● List of tasks
[a] Transcribe the developer post about porting an app's UI from "Microsoft response: it’s" up to and including "honestly: who TF is even using visual studio at all?".
[b] Pick up the developer post about porting an app's UI after its final line and keep writing it.

● Page text
Microsoft response: it’s just a few clicks and everything works fine.
My response: No, it’s not… the entire UI is rendered in a different way, I have to rewrite the whole UI of my app and a lot of modules stopped working because of nuget packages I can’t install anymore…
I have to spend additional time to make it work THE SAME as before, not better. So what’s the fucking point?

Comments
  • 3
    I stopped using MS tools for development since they killed UWP and then Xamarin. I realized that everything is on a timer and will face the same fate eventually. Just like all the other stuff that they killed (XNA, Silverlight, etc.)

    As a bonus, I don‘t have to deal with the developer hostile Windows system anymore.
  • 1
    honestly: who TF is even using visual studio at all?
  • 0
    Use JS. It’s never going away.
  • 3
    @kiki C# won‘t go away either. It‘s the frameworks and platforms that they kill.

    JS frameworks die even faster.
  • 1
    @Lensflare fair. Frameworks are bad no matter the language
  • 2
    @tosensei > "who TF is even using visual studio at all?"

    Using it right now. Got about 20~ish devs here also using Visual Studio.
  • 1
    @PaperTrail so... you don't know that rider exists... or notepad... or pen and paper?
  • 1
    @tosensei nice try lol
    The only thing that I personally love about JetBrains is their branding, other than that it feels like using Eclipse for every fucking language… in other words, a nightmare for me.
    Visual Studio has the best UX, UI and performance in my opinion.
  • 2
    @JS96 "best performance"? buddy, that statement is objectively false.

● Extracted records
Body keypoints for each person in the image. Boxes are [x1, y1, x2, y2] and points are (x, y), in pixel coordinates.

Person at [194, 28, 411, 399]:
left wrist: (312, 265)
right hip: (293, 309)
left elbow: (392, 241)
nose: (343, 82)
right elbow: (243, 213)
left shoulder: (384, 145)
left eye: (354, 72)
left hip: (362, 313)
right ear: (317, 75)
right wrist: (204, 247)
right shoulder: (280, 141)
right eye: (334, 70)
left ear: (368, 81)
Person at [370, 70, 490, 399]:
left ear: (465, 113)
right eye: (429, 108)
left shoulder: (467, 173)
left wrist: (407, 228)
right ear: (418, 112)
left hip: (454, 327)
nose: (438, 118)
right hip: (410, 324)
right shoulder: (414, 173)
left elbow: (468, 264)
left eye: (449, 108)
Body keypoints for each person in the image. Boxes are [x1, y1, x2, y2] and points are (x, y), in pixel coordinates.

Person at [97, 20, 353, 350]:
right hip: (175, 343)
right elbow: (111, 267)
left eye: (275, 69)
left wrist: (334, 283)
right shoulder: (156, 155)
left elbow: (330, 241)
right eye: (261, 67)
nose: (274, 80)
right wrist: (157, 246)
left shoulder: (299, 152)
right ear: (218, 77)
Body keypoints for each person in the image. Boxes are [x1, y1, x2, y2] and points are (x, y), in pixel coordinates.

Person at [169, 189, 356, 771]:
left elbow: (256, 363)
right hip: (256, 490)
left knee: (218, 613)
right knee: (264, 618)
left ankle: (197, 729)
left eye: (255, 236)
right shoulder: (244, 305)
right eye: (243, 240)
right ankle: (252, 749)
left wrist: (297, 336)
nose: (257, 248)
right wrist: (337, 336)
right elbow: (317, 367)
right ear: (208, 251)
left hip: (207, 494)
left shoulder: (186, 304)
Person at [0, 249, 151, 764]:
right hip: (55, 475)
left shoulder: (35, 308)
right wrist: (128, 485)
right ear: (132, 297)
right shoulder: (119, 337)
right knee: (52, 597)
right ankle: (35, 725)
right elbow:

● Answers for each item
[a]
Microsoft response: it’s just a few clicks and everything works fine.
My response: No, it’s not… the entire UI is rendered in a different way, I have to rewrite the whole UI of my app and a lot of modules stopped working because of nuget packages I can’t install anymore…
I have to spend additional time to make it work THE SAME as before, not better. So what’s the fucking point?

Comments
  • 3
    I stopped using MS tools for development since they killed UWP and then Xamarin. I realized that everything is on a timer and will face the same fate eventually. Just like all the other stuff that they killed (XNA, Silverlight, etc.)

    As a bonus, I don‘t have to deal with the developer hostile Windows system anymore.
  • 1
    honestly: who TF is even using visual studio at all?

[b]
    as for "best UX" - that's a matter of preference, but i would hands down prefer notepad and powershell over visual studio, and i find powershell to be the worst shell that ever existed.

    maybe it's a matter of what you're accustomed to - if all you know is VS, then VS might seem good to you.

    oh, and i would definitely say that eclipse feels much closer to VS than to rider. and i'm honestly a bit sad that SharpDevelop is dead.
  • 0
    @tosensei > "you don't know that rider exist"

    Let me check my success record ...bank account...401K...both kids college paid for 100% (no student loans) hmm..tools like Visual Studio has worked out pretty well for me and my family.

    Could I use rider, notepad, pen&paper? Sure, but I'm not smart enough to do what I do and succeed using those tools. I'll have to leave them to the experts.

    #iamafraud
  • 2
    @JS96 > "Visual Studio has the best UX, UI and performance in my opinion"

    There are some that feel writing code at a command line level makes them superior.

    Are they? Probably.

    If I have to go to a command line (powershell, etc) to do my job, I'm doing something wrong.
  • 1
    @PaperTrail do your programming in MS Word like a normal person!
  • 1
    @Lensflare > "programming in MS Word"

    Programming? No, everybody knows MS Word is for web site development. :)

    Our early intranet content (before Sharepoint) was written in MSWord. Users had shared folder for the docs and would "publish" (file->save as html) directly to a shared folder in the wwwroot.

    My gosh those were simple days.
  • 1
    @PaperTrail having money is no indicator of having any kind of qualification. only of "being lucky".
  • 0
    @tosensei > "having money is no indicator of having any kind of qualification. only of 'being lucky'"

    100%. #iamafraud
  • 1
    @tosensei
    “Best performance” maybe isn’t the best way to describe it, because maybe something better exists but I still didn’t find it.
    Using it for 15 years now and, except some preview builds, I never had crashes, freezes, issues with it.
    I used it for VB.NET, C#, C++, for small and huge projects with IncrediBuild.

    I can’t say the same for Eclipse, Qt, Android Studio, JetBrains suite, NetBeans, Bluej, etc.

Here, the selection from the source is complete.